Count the lines below that contain the word "Drive", and reply with only that number.

(Stored data entries)
========
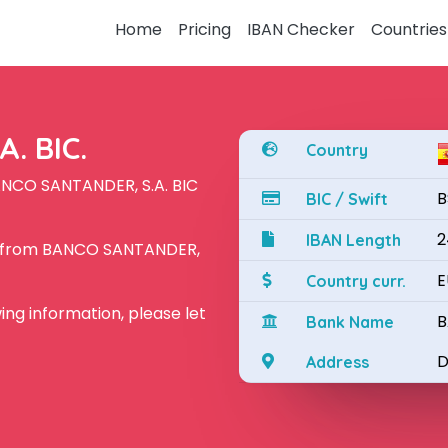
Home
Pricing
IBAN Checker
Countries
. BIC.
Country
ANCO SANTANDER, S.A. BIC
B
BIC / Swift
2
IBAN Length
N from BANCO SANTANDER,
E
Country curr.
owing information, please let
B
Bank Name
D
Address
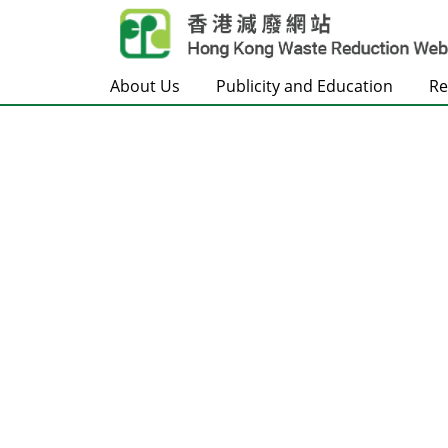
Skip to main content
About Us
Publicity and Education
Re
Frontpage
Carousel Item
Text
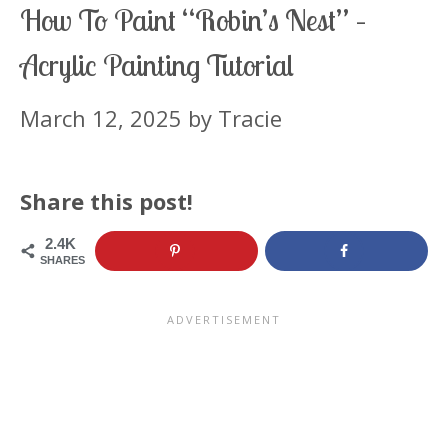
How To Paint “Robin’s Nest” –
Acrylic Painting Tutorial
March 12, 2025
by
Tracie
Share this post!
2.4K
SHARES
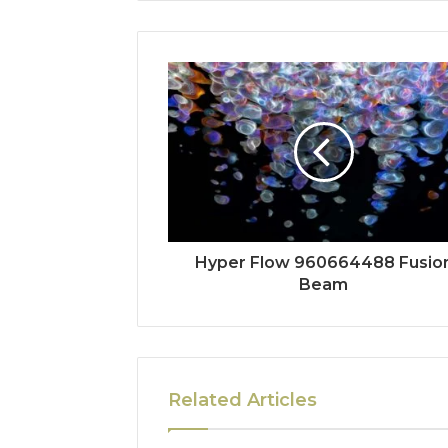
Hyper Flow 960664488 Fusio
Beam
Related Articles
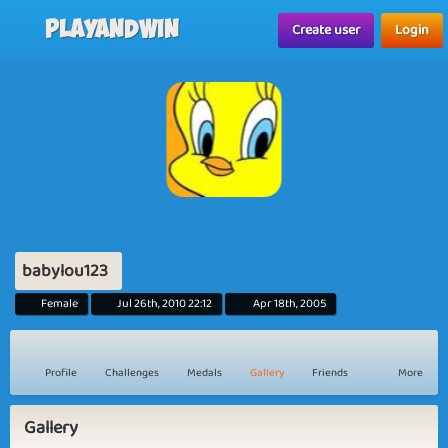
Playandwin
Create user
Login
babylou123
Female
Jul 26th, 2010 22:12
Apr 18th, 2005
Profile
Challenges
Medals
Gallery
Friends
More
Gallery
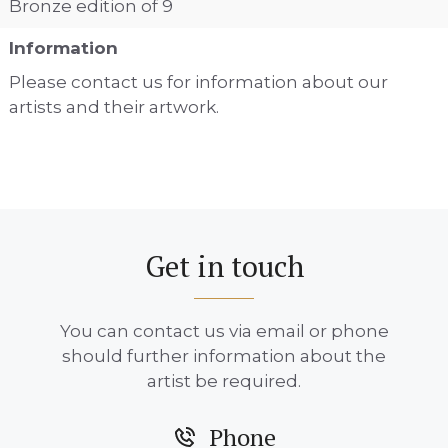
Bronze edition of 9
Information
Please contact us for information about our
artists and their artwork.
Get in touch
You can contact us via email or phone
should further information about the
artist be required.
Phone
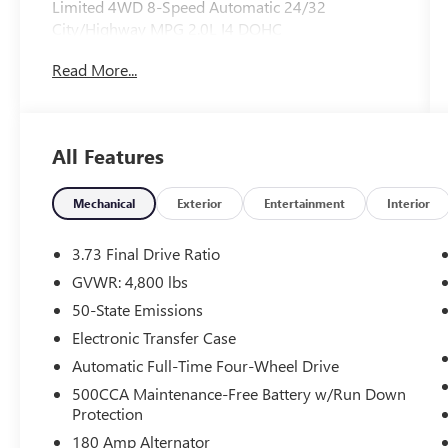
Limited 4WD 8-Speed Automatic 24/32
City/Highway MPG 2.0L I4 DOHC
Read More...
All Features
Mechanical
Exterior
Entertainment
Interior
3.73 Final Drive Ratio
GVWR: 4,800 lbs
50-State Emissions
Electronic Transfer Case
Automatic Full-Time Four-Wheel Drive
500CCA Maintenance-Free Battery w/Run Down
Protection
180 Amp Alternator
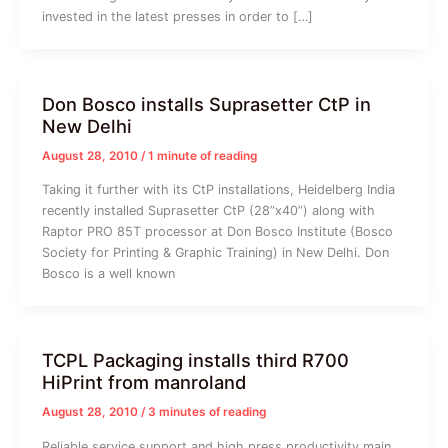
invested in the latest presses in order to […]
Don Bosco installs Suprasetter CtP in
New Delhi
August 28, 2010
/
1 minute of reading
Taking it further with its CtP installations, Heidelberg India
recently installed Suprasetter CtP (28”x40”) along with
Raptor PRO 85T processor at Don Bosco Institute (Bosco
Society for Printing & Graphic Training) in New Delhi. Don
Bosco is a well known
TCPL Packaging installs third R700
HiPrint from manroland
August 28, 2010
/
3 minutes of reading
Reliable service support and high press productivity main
========
* **EXERCISE RESULT**
2